Alaqagha, Alakaga, (ئالاقاغا بازىرى or Alahage ), is a town in Kuqa, Aksu Prefecture, Xinjiang, China.

==Name==
'Alaqagha' / 'Alakaga' is Uyghur for 'flower crow' (花乌鸦). According to local understanding, crows / ravens of various colors used to visit the town frequently.

==History==
In 1958, Alaqagha Commune (阿拉哈格公社) was established.

In 1984, Alaqagha Commune became Alaqagha Township (阿拉哈格乡).

Between 2000 and 2003, Alaqagha Township became Alaqagha Town (阿拉哈格镇).

On 20 May 2014, after 4:30 pm, special armed police fired on Uyghur protesters and arrested more than 100. The protesters threatened to storm a government building in Alaqagha. According to a local official, police killed two (including Elqem Memtimin, 23) and injured five. The more than 1,000 Uyghur protesters were demanding the release of 25 Uyghur women and schoolgirls who had been detained for wearing headscarves. The protesters had beat the school principal, Tursun Qadir, and the head of the Alaqagha township government and thrown rocks at local government buildings. A round up of protesters continued into the night. Later that year, a Washington Post team was detained in Alaqagha and ultimately deported from the region. On 29 April 2015, Rebiya Kadeer, then President of the World Uyghur Congress, mentioned the town among areas with credible evidence of state violence that merited further investigation.

==Geography==
Alaqagha is 26 km to the southwest of the Kuqa government seat. The land is flat with the roads on a north–south orientation. Alaqagha is located near the tripoint of Kuqa, Xayar County and Xinhe County (Toksu).
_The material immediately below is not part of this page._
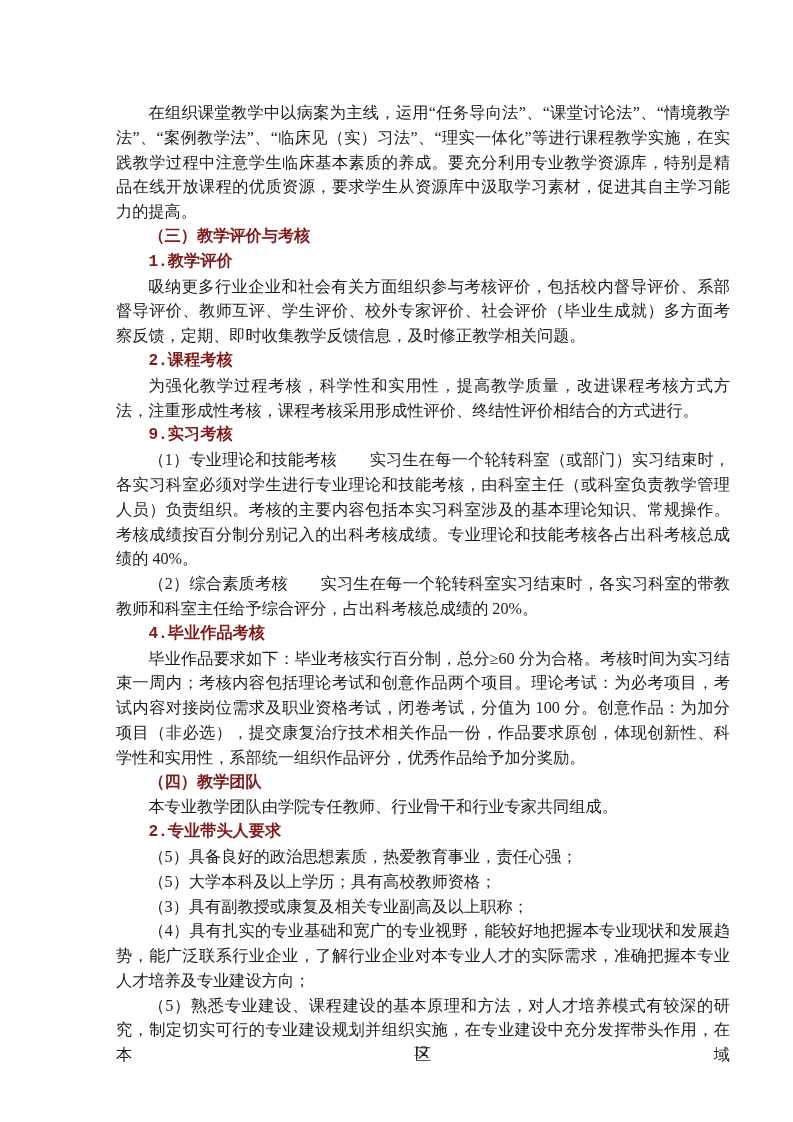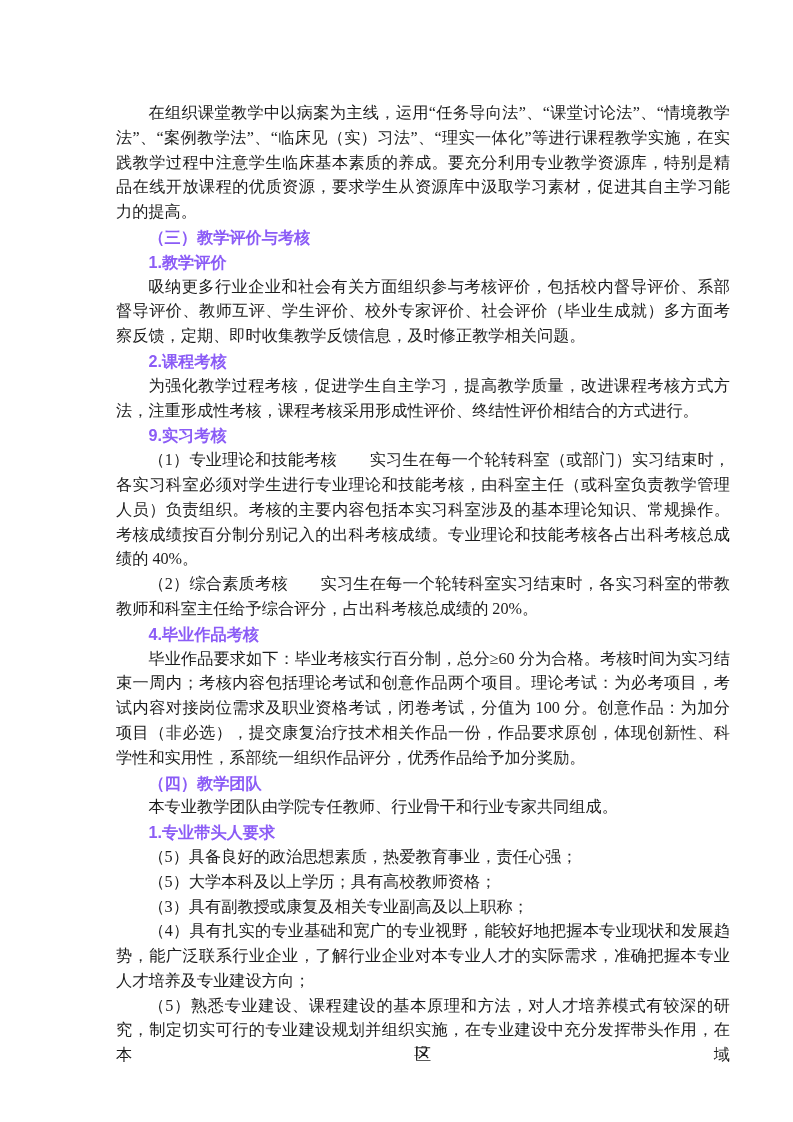"（三）教学评价与考核" .textblock p.h1, .textblock p.h2 { color: #8b5cf6 -> #7f1d1d; font-family: Liberation Sans, sans-serif -> Liberation Mono, monospace }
==Administrative divisions==
Alaqagha includes twenty-five villages:

Villages (Mandarin Chinese Hanyu Pinyin-derived names except where Uyghur is provided):
- Kunasi (Kunasicun; 库纳斯村)
- Langan (兰干村)
- Bozi (博孜村)
- Hongqi (红旗村), formerly Qiangga (Qianggacun; 强尕村)
- Baghwen (Bagewan; باغۋەن كەنت / 巴格万村)
- Wukutuogelake (乌库托格拉克村)
- Tieti'erqi (Tieti'erqicun;铁提尔其村)
- Tuohula (Tuohulacun; 托乎拉村)
- Paizibage (Paizi Bagecun; 排孜巴格村)
- Yangduma (Yangdumacun; 央都玛村)
- Yingsa (英萨村)
- Kalagaqi'airike (Kalagaqi Airikecun; 喀拉尕奇艾日克村)
- Kuoshi'airike (阔什艾日克村), formerly Kushi'airike (库什艾日克村)
- Tianyuan (田园村), formerly Kaladong (喀拉东村)
- Zige'erqi (Zige'er Qicun; 孜格尔其村)
- Xiwang (希望村), formerly Ketati (克塔提村)
- Aoyituogelake (奥依托格拉克村)
- Tugemanbaishi (Tugeman Bashicun; 吐格曼拜什村) , formerly Tugemanbeixi (吐格曼贝希村)
- Bazha (巴扎村), formerly Alahage (阿拉哈格村)
- Jirimuleke (Jirimu Lekecun;吉日木勒克村)
- Bisute (比苏特村)
- Yingqikai'airike (Yingqikai Airikecun; 英其开艾日克村)
- Qiaokabositan (Qiaoka Bositancun; 乔喀博斯坦村) , formerly Qiaokapaisitan (乔喀派斯坦村)
- Tiereke'airike (Tiereke Airikecun; 铁热克艾日克村)
- Dönglük (Dunlüke, Dunlukecun; دۆڭلۈك كەنت / 墩吕克村) , formerly Dunluke (墩鲁克村)

==Economy==
Situated near the intersection of three county-level divisions, the town was traditionally an important market. The local economy is primarily agricultural combined with animal husbandry. Fish are raised in the eastern area including Kunasi. Many fruits are produced including the noted Pyrus nivalis of Qiangga Village, the white peaches of Kunasi Village and the muskmelons of Yingsa Village. The local specialty is smoked plum.

As of 2019, Qiaokabositan Village was considered deeply economically impoverished.

==Demographics==

As of 1997, 99.6% of the population of Alaqagha was Uyghur.

As of 2005–6, 4.65% of the population of Alaqagha, in total 1,710 of the residents of the town, were considered to be economically impoverished.